Google’s Neural Network Is Now Being Used To Fight Blindness

Google’s Neural Network Is Now Being Used To Fight Blindness

DeepMind made a name for itself by building a computer that beat the world champion at Go (and freaked everyone out), but now it’s moving on to a project more likely to help the common man: Diagnosing blindness.

DeepMind has teamed up to work with the National Health Service, England’s publicly funded healthcare system, to develop an algorithm that can better predict eye disease — including eventual blindness — from just looking at a scan of the eye. The NHS will share a million anonymous eye scans with DeepMind, who will train the machine to detect subtle signs that something is wrong. An ophthalmologist contacted DeepMind after reading about how it taught itself to be good at Atari games, and realised that it might also be good at other types of image recognition.

This is the second NHS partnership, after an earlier one where DeepMind technology is used to monitor kidney health.

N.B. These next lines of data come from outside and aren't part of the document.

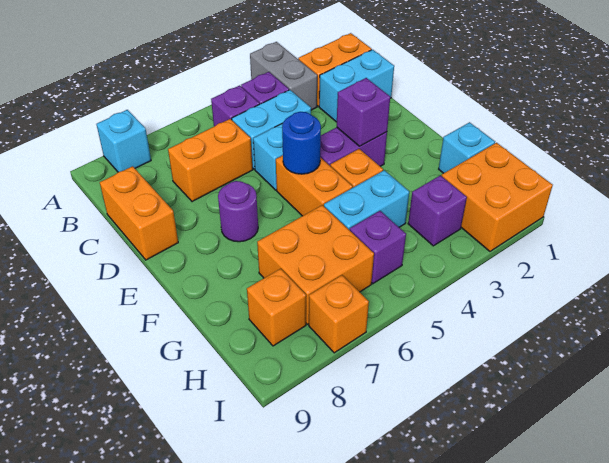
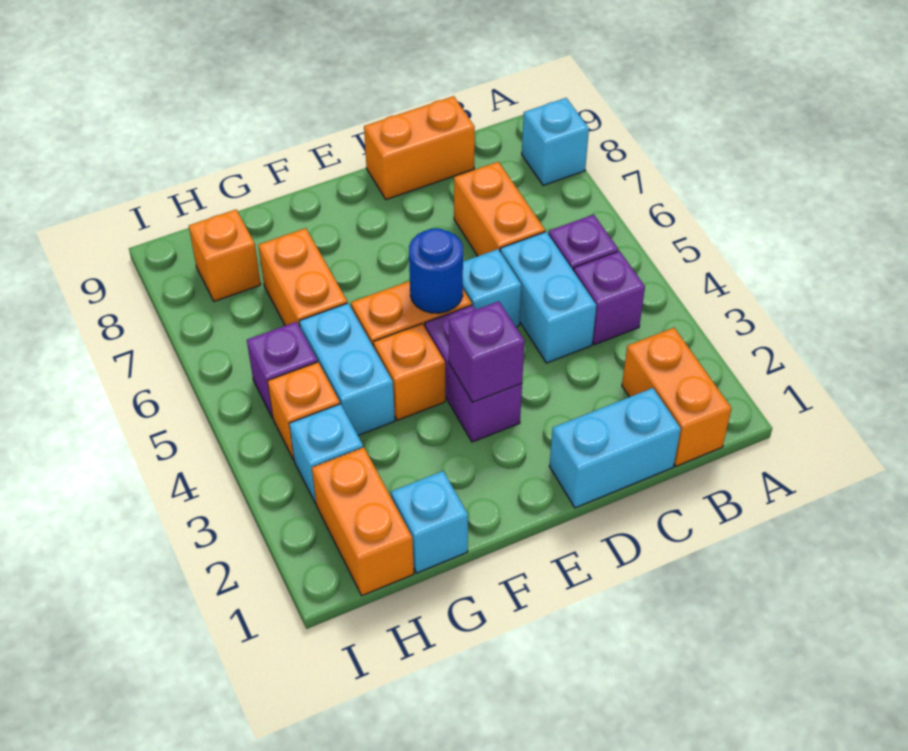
grey 1x2 brick [250,42,317,110] -> none
cyan 1x2 brick [319,50,394,122] -> cyan 1x2 brick turned to [549,388,681,508]
purple 1x1 round brick [218,181,258,242] -> none
orange 2x2 brick [257,205,374,324] -> orange 1x2 brick [258,228,347,327]
orange 2x2 brick [442,143,553,251] -> orange 1x2 brick [312,447,414,596]
purple 1x1 brick [408,175,467,246] -> cyan 1x1 brick [289,404,363,504]
orange 1x1 brick [309,275,369,353] -> orange 1x1 brick moved to [268,362,340,460]

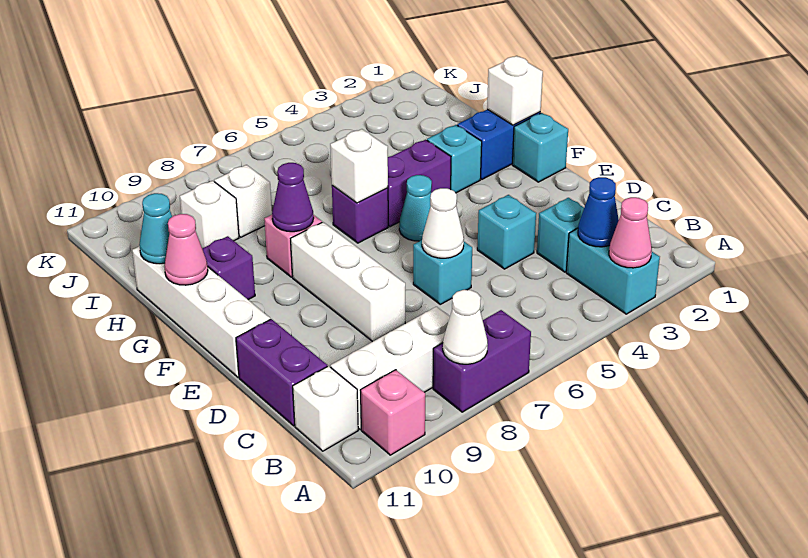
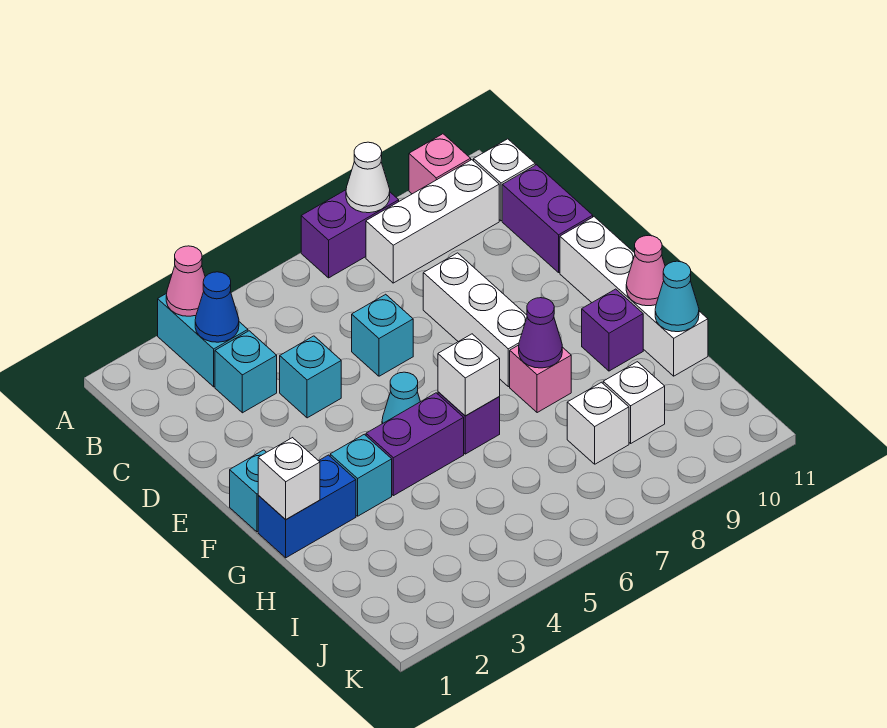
white 1x1 cone [422,188,464,258] -> none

DeepMind’s NHS partnership has been criticised by privacy campaigners in the past, and is being reviewed by a panel of healthcare experts and government agents.

But it’s not the only company trying to apply machine learning to healthcare. Among a host of other startups, IBM is training its Jeopardy!-champ Watson to create personalised treatments for cancer. Maybe AI will make us all healthier right before they take us all out.